So few Italian films make it Stateside that it’s cause for celebration—if not the eating of a nearly raw sea monster’s heart—when a terrific one appears. Matteo Garrone’s Tale of Tales is a lavish, imaginative fantasy based on the pre-Grimm fairytales of early-seventeenth-century Neapolitan poet and courtier Giambattista Basile. Salma Hayek plays a morose queen so desperate for a child that her doting husband—played by John C. Reilly, looking cockeyed with love, like a lovestruck teenager—undertakes a deadly mission that he has been assured will result in a pregnancy: He drops to the bottom of the sea in one of those spooky old-fashioned diver’s suits to kill a beast lurking there, a surly behemoth the color of white marble. The creature’s heart must be fed to the queen, and when it’s presented to her on a platter, red and oozy and barely cooked, she tears into it with her hands, gnawing away at with gusto.
And that’s just for openers. Vincent Cassel plays the libidinous king of a neighboring land, a libertine who has become bored with outdoor orgies and the like. When he hears the seductive singing of a creature whom he believes to be a fair maiden, he vows to have her in his bed, wooing her with jewels and dulcet promises.

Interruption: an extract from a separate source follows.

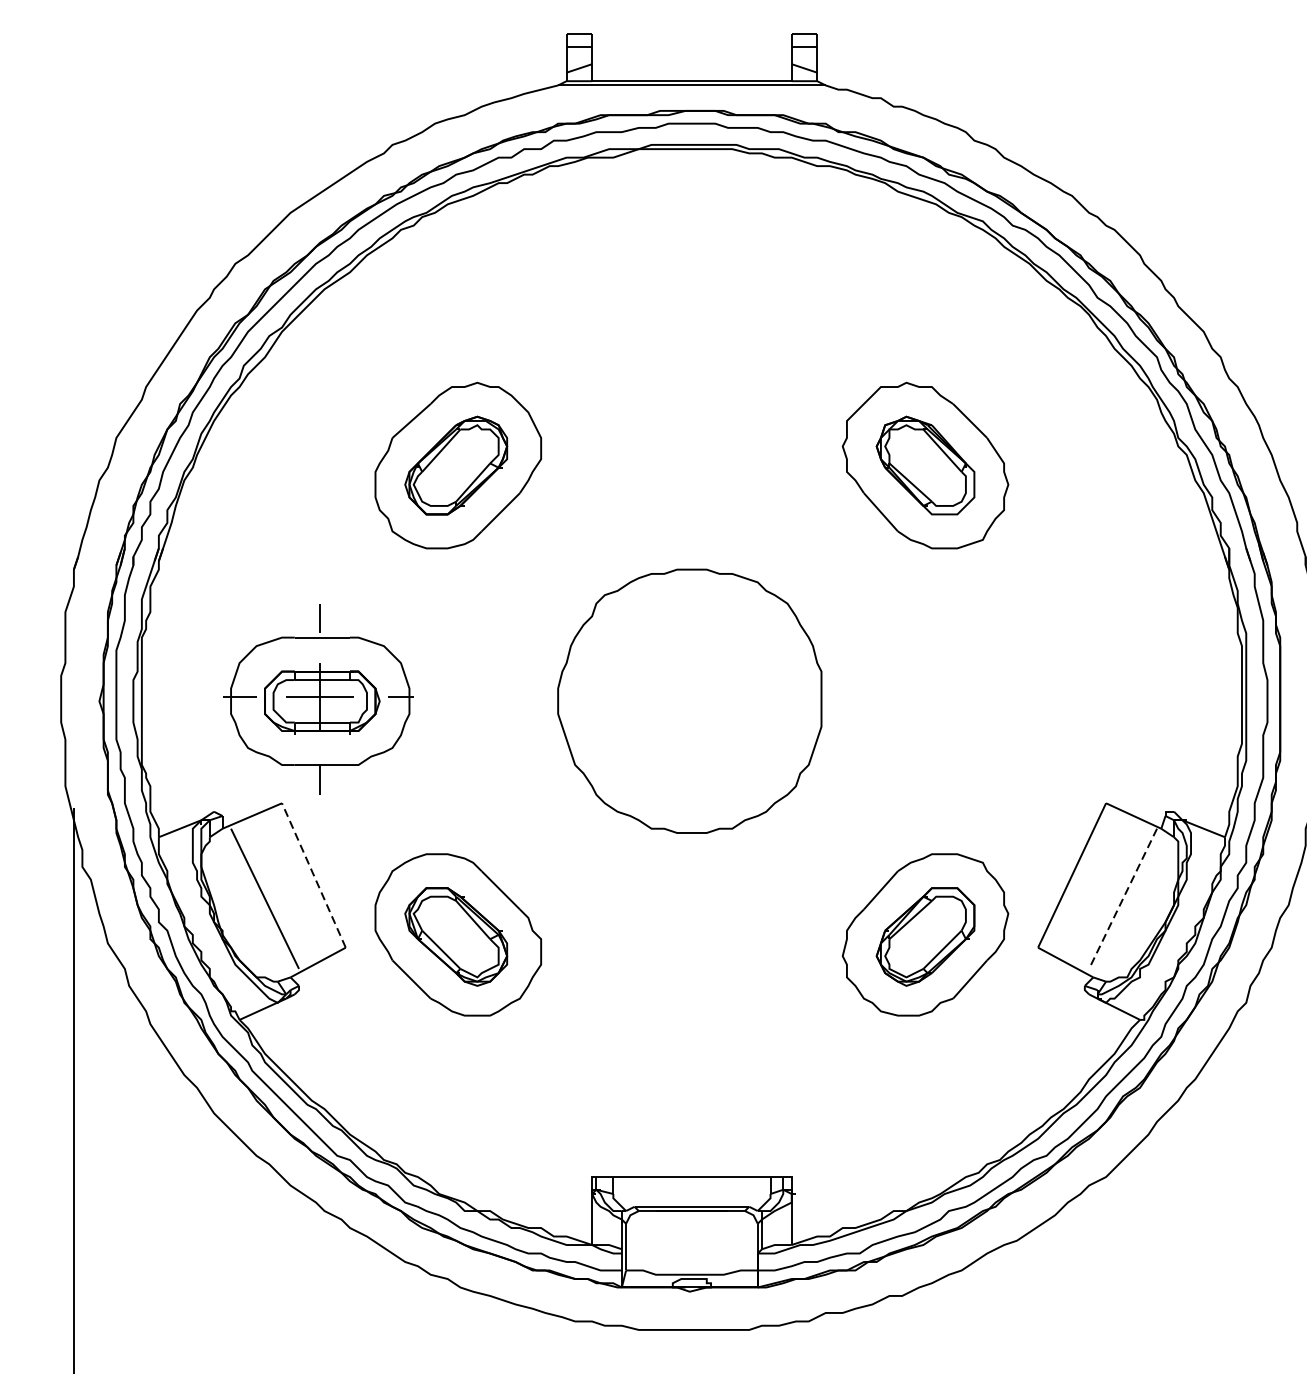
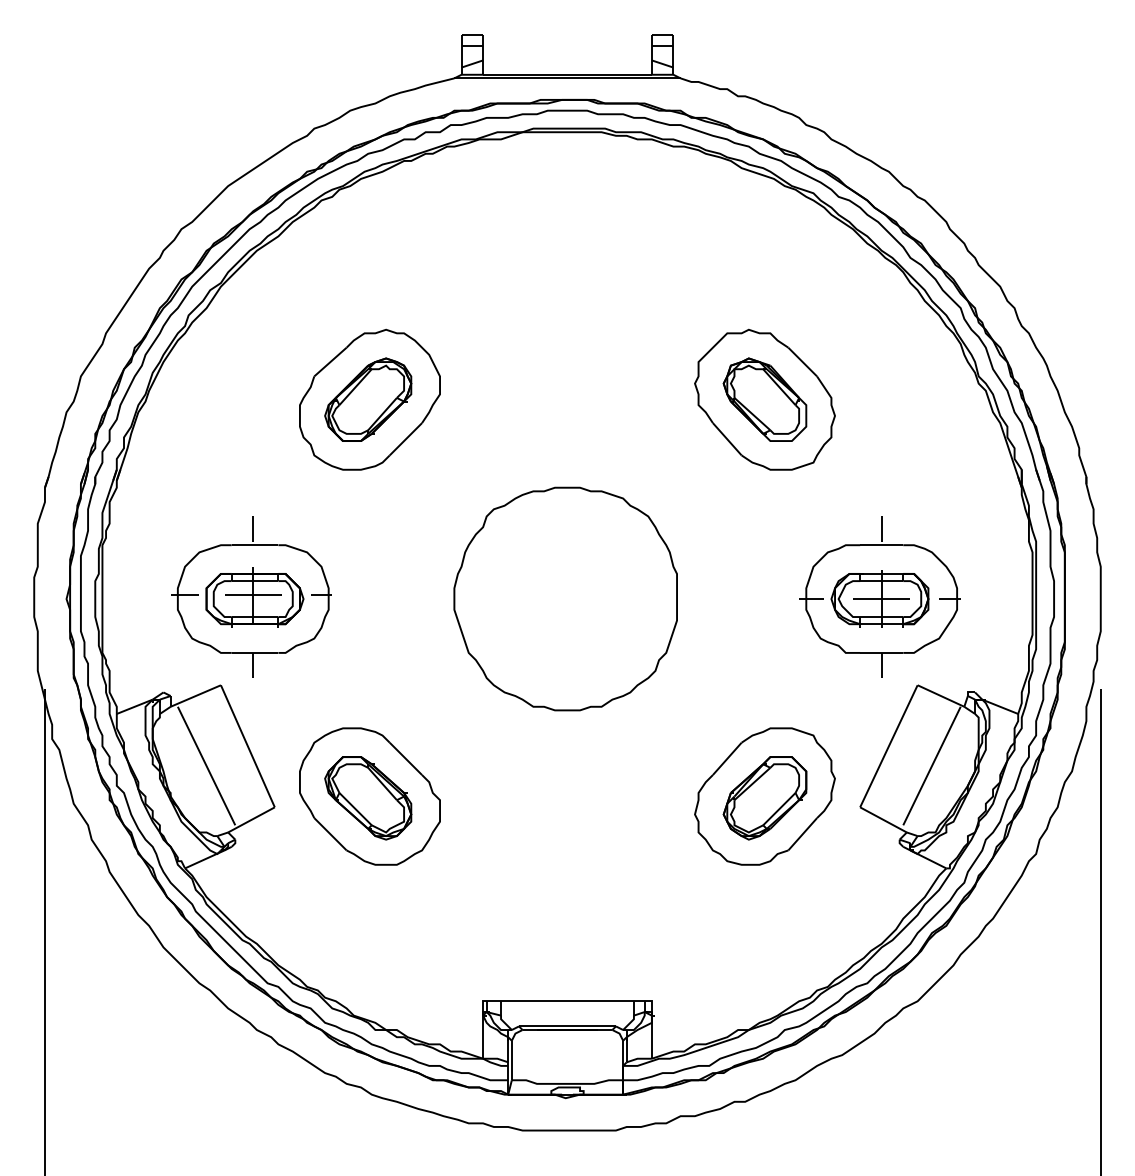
part: (1060, 698) -> (879, 596), added
line: (313, 875) -> (247, 746), dashed -> solid
line: (1123, 899) -> (932, 766), dashed -> solid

Eventually, she does become his bride—she’s played by Stacy Martin, of Lars von Trier’s Nymphomaniac— but because this is a fairytale, nothing is as it seems, not even Cassel’s demure, ivory-skinned bride. Meanwhile, another kingdom over, Toby Jones plays a ruler who becomes so enthralled with his pet flea that he ignores his sweet but rather simpering daughter (Bebe Cave), who is eventually married off to a—well, you should see that for yourself.

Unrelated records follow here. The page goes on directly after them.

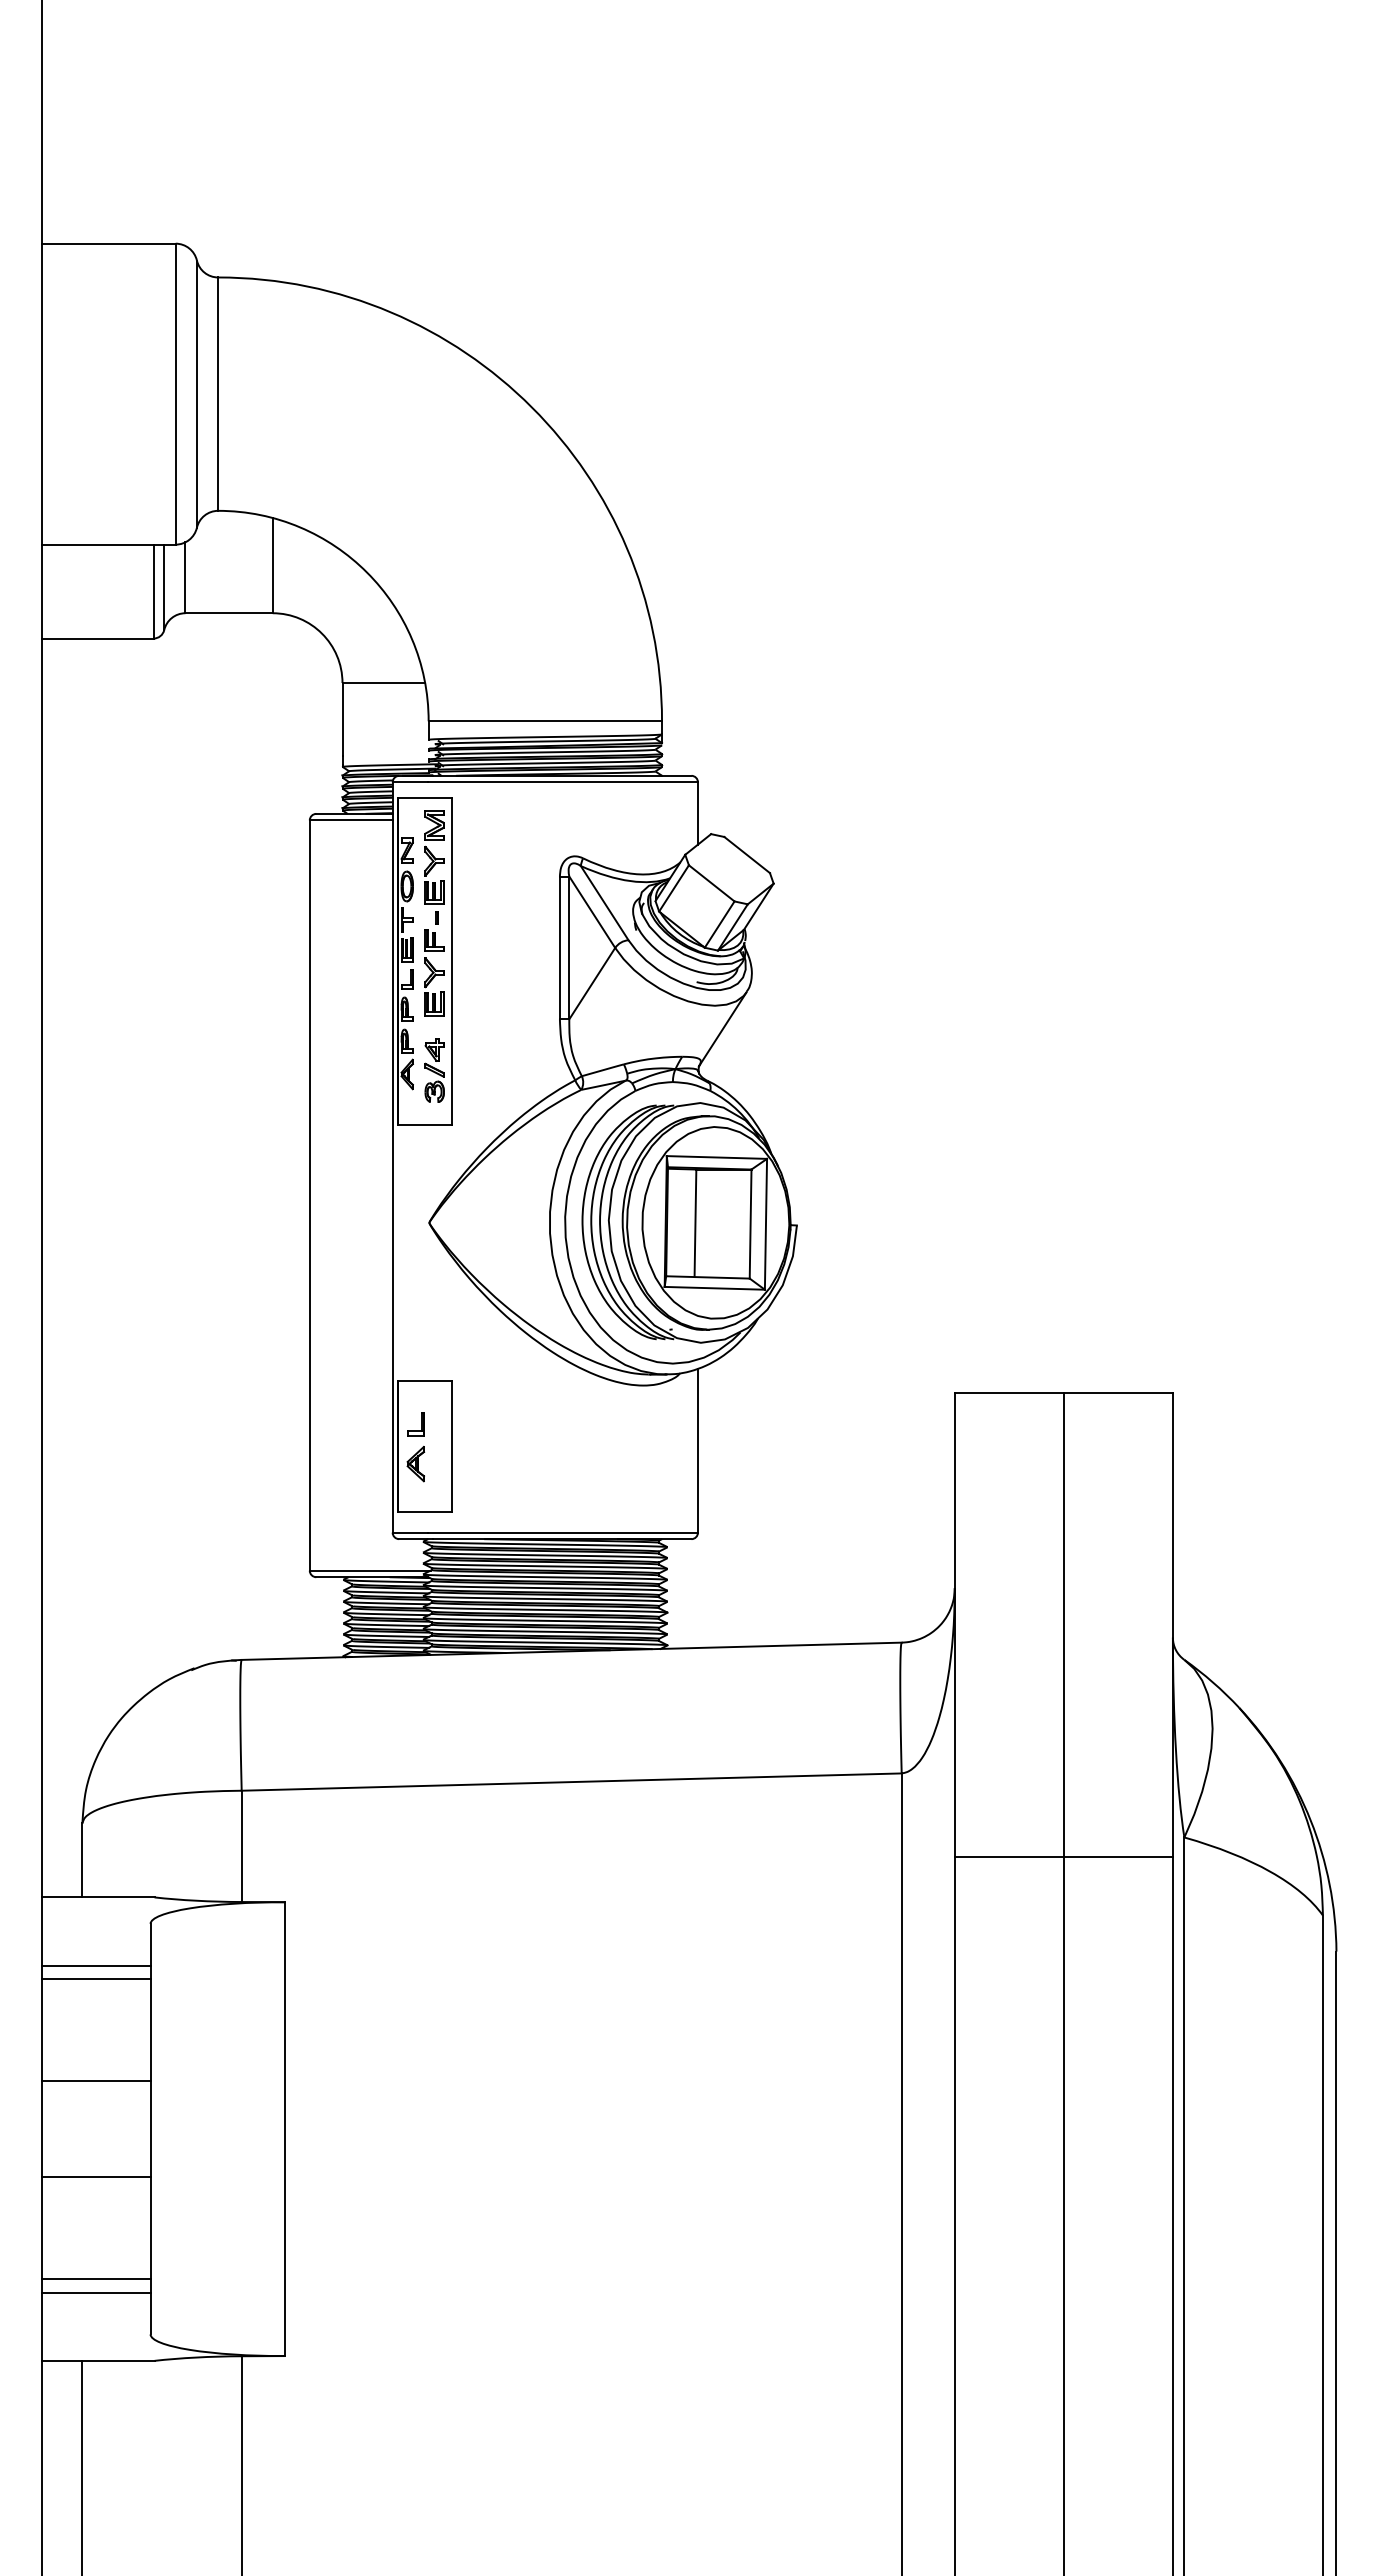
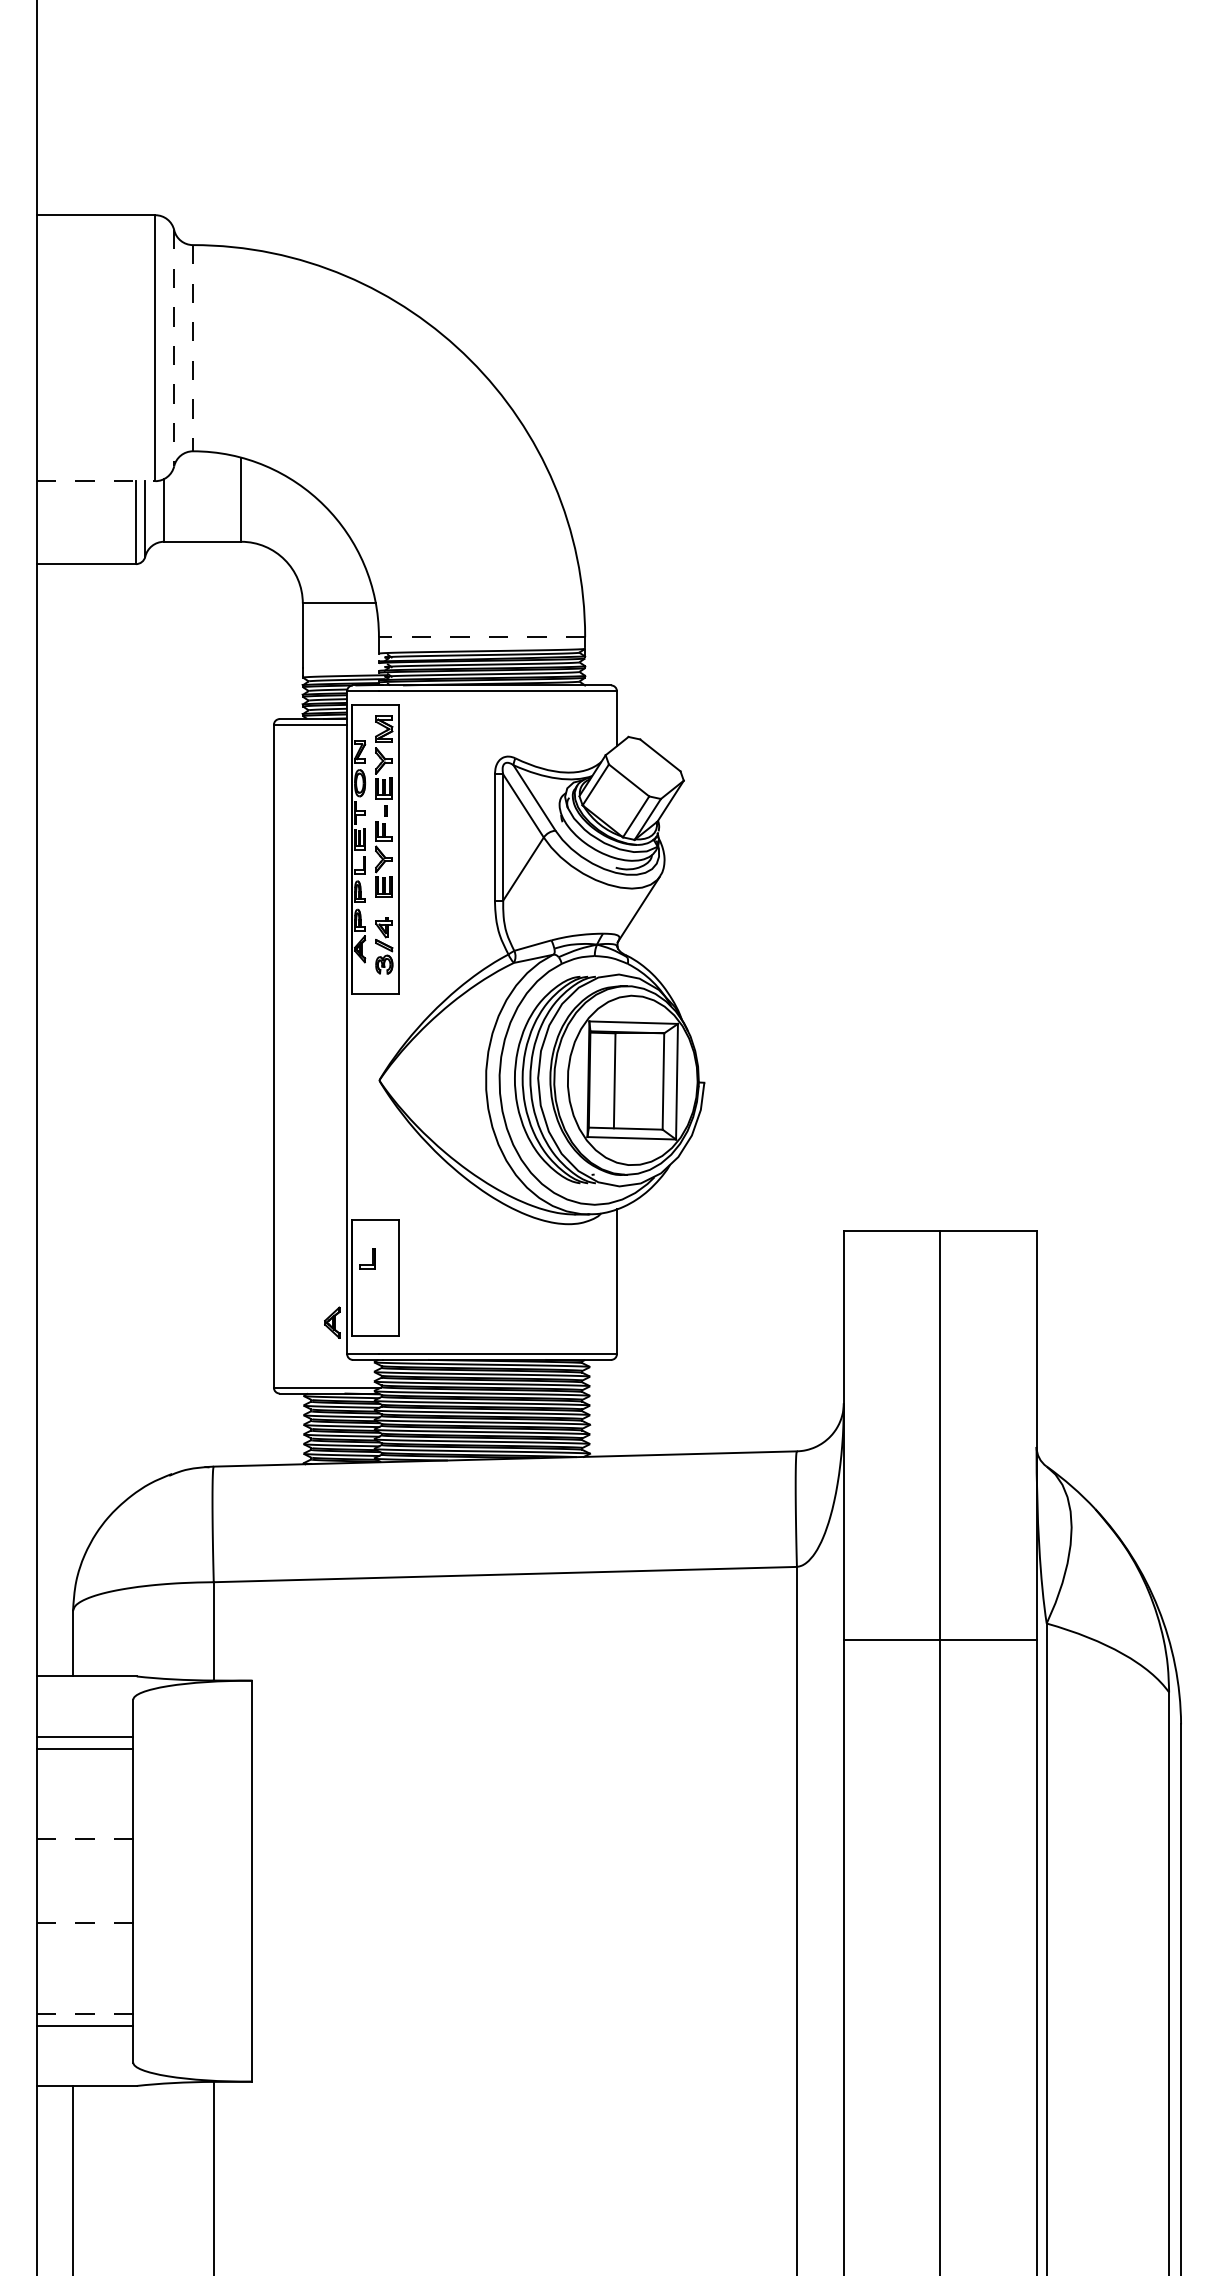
line: (196, 394) -> (173, 348), solid -> dashed
line: (218, 394) -> (193, 348), solid -> dashed
line: (109, 544) -> (96, 481), solid -> dashed
line: (545, 721) -> (482, 637), solid -> dashed
part: (415, 1464) -> (331, 1323), moved
line: (96, 2081) -> (85, 1839), solid -> dashed
line: (96, 2176) -> (85, 1923), solid -> dashed
line: (96, 2279) -> (85, 2014), solid -> dashed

Garrone is most famous for his 2008 gangster drama Gomorrah, but Tale of Tales—which is in English, and which is chiefly an Italian production, with co-producers from France and the UK—is a far different animal. This is definitely a fairytale for grown-ups: It simmers with a mad, vibrating erotic energy, and its color palette, opulent and dusty at once, might be summed up as faded red-and-gilt boudoir. There are many visual wonders to sink into here: In that Jules Verne-style metal suit, Reilly’s king, moving in slow-motion at the bottom of the ocean as if spellbound, is the center of a tableau of muted horror and drifty magic. And Jones’s flea, with its bright button eyes and pinky-gray skin, is half endearing, half repulsive, a creepy-crawly movie critter that’s also a flight of fancy. All fairytales have hidden meanings and motives, expressing everything from repressed desire to frustration with societal norms. There are doubtless hundreds of hidden archetypal complexities in Tale of Tales—but to bask in its weird, warped beauty is pleasure enough.